Description of problem: When using grub2-mkconfig, it produces a grub.cfg that does not save the most recently user selected menu entry. Instead it uses a previously saved entry which cannot be changed unless manually running grub2-set-default or grub2-reboot. Version-Release number of selected component (if applicable): Fedora 17 Alpha LiveCD Also affects all of Fedora 16. How reproducible: Always Steps to Reproduce: 1. Boot to GRUB menu. 2. Choose an entry that is not a recovery entry. 3. Reboot to GRUB. Actual results: Chosen kernel entry is not the default. Even after a kernel update, and running grub2-mkconfig to write out a new grub.cfg, the new kernel entry is not chosen by default and won't ever be the default, even after choosing it in the GRUB menu. A prior grubenv menu entry is chosen instead due to /etc/default/grub: GRUB_DEFAULT=saved Expected results: I expect a new grub.cfg produced by grub2-mkconfig to save the most recent user selected menu entry as the default for next boot. Additional info: This can be solved by adding a line to /etc/default/grub: GRUB_SAVEDEFAULT=true
I think this is obviated by new behavior in GRUB 1.99-19.fc17 a.k.a 2.00~beta2. Plus grub devs told me that Recovery entries are exempt from being saved default.
Why do you want / expect the GRUB_SAVEDEFAULT behaviour? Fedora never worked that way, AFAIK. The /etc/default/grub in f17 grub2 do include GRUB_SAVEDEFAULT=true. It is however usually overwritten by anaconda. I do however tend to consider it a bug that it is set in the grub2 package. It will only work correctly if /boot is on a plain disk without LVM/RAID and it can thus not be considered a reliable feature. (Fedora should "normally" (whatever that means) select a new kernel version as default when it is installed. That seems to be slightly broken - but that is a different issue, right?)
This bug should be closed, I think. I was basing this on GRUB 1.99 behavior, not 2.00 beta 2 behavior, which I vastly, vasty prefer. In fact I now consider grubby's behavior to be the "bug" as it litters the GRUB menu with independent entries, and makes things sloppy. Instead I think grubby should call grub2-mkconfig and have it write out a new grub.cfg after kernel is updated.

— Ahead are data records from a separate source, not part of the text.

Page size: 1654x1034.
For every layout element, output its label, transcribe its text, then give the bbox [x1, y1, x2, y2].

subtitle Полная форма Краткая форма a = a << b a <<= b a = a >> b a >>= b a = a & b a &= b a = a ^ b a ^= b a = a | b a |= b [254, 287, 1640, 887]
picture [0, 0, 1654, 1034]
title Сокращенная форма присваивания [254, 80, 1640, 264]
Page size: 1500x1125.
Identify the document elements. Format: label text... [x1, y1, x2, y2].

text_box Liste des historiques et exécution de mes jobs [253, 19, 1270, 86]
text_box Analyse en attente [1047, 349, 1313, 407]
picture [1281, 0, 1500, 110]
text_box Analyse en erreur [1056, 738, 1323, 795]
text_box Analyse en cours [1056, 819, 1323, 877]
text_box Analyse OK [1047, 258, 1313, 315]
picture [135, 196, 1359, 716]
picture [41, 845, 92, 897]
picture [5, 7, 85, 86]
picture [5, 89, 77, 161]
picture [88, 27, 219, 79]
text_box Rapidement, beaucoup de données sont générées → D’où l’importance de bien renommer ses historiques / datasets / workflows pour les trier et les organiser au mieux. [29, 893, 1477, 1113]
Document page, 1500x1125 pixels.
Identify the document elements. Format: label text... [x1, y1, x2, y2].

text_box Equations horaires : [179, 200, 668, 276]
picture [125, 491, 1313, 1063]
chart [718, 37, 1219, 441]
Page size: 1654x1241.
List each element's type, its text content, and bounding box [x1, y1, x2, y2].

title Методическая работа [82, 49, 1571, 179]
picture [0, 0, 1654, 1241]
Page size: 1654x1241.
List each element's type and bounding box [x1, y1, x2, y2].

Ok - then we close it. The bug that grubby exists at all will be a separate issue ;-) FWIW I agree that new-kernel-pkg invoking grub2-mkconfig probably would be a lesser evil, but I am also no big fan of having tighter dependency on the monstrous grub shell scripts and do file system probing as a side effect of package installation.
Well in that case we need a different bootloader, if GRUB2 is seen as just too unwieldy and complex - a characterization I'd probably agree with.